Airbag control units, called sensing and diagnosic modules, are allegedly defective in California.

Posted in News

GM Airbag Class Action Lawsuit Continues For California Customers
Airbag control units, called sensing and diagnosic modules, are allegedly defective in California.

— A General Motors airbag class action lawsuit will continue for California customers after the judge refused to grant GM's motion to dismiss.

Plaintiffs James Milstead, Arthur Ray and Richard Vargas contend 1999-2018 GM trucks and SUVs in California are equipped with defective airbag systems.

The class action lawsuit alleges the airbag control units, also called sensing and diagnosic modules, "prematurely close the time window to engage airbags and seatbelts in a crash, putting occupants of the Class Vehicles at serious risk."

Specifically, the software program that controls the module is calibrated to prevent airbag deployment and seat belt tightening, "long before the 100 millisecond minimum window reasonably required by real-world crashes."

The original GM airbag class action lawsuit began in August 2021 as a nationwide action with three named plaintiffs from California and 69 plaintiffs from other states.

Since then the class action has been dismissed for all affected vehicles except those in California.

In addition, the lawsuit for California has also been dismissed, but the judge has allowed the plaintiffs to change and refile their class action lawsuit three times.

The third amended lawsuit was filed in July 2023, and even though the judge previously dismissed the lawsuit because the plaintiffs failed to allege a "plausible defect," this time the judge allowed the lawsuit to move forward.

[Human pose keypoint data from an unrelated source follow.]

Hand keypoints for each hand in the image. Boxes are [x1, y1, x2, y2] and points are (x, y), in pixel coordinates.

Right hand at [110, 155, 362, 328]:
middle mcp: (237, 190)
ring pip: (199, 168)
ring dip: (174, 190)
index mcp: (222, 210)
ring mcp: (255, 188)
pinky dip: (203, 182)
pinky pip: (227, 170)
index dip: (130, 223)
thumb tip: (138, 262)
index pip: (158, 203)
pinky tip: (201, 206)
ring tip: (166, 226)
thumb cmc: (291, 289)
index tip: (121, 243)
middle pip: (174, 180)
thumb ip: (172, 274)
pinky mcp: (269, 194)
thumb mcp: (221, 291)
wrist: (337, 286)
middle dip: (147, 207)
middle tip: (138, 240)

In its motion to dismiss, GM argued the lawsuit should again be dismissed because the same arguments as before are set forth in the third amended lawsuit.

But according to the judge, the plaintiffs changed their definition of the airbag defect in the third amended lawsuit which means the lawsuit will move forward.

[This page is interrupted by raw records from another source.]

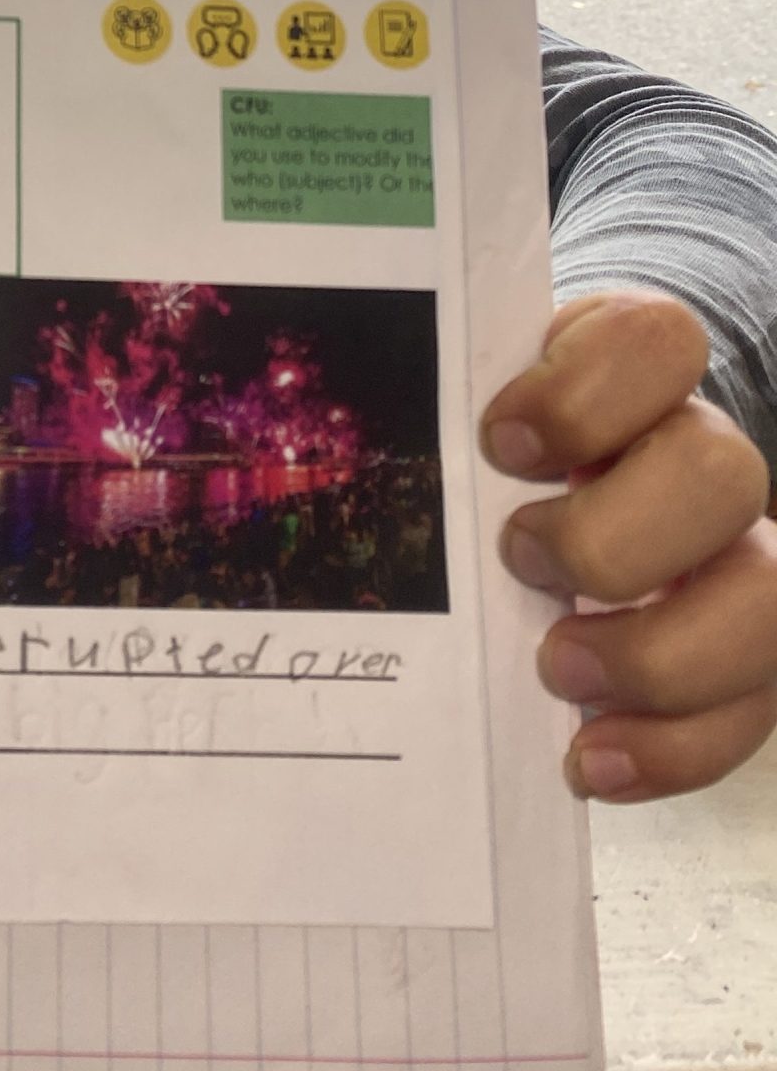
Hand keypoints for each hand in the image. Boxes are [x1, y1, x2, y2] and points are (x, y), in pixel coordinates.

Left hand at [482, 290, 776, 800]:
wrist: (559, 495)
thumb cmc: (504, 445)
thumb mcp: (478, 404)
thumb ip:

According to Judge Jon S. Tigar, the third amended version of the GM airbag lawsuit now alleges 100 milliseconds is the soonest shutoff point that could be "reasonably safe."

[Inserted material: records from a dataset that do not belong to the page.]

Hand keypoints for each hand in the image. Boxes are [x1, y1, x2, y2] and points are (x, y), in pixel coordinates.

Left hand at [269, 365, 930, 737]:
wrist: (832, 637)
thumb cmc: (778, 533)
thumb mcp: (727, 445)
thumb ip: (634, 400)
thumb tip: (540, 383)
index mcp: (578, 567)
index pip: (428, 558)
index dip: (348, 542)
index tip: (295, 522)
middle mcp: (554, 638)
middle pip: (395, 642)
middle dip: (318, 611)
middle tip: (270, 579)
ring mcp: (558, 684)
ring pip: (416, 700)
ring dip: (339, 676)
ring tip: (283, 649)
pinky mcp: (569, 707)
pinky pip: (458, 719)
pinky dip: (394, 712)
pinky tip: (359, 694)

But the California GM vehicles are allegedly defective because their airbag control units "are programmed with shutoff times less than 100 milliseconds.

And in the third amended lawsuit, the plaintiffs reference a crash in which the airbags in a 2009 GM truck did not deploy during a fatal crash, allegedly due to a programmed shutoff time of less than 100 milliseconds.

The General Motors class action was filed in the U.S. District Court for the Northern District of California: James Milstead, et al., v. General Motors LLC, et al.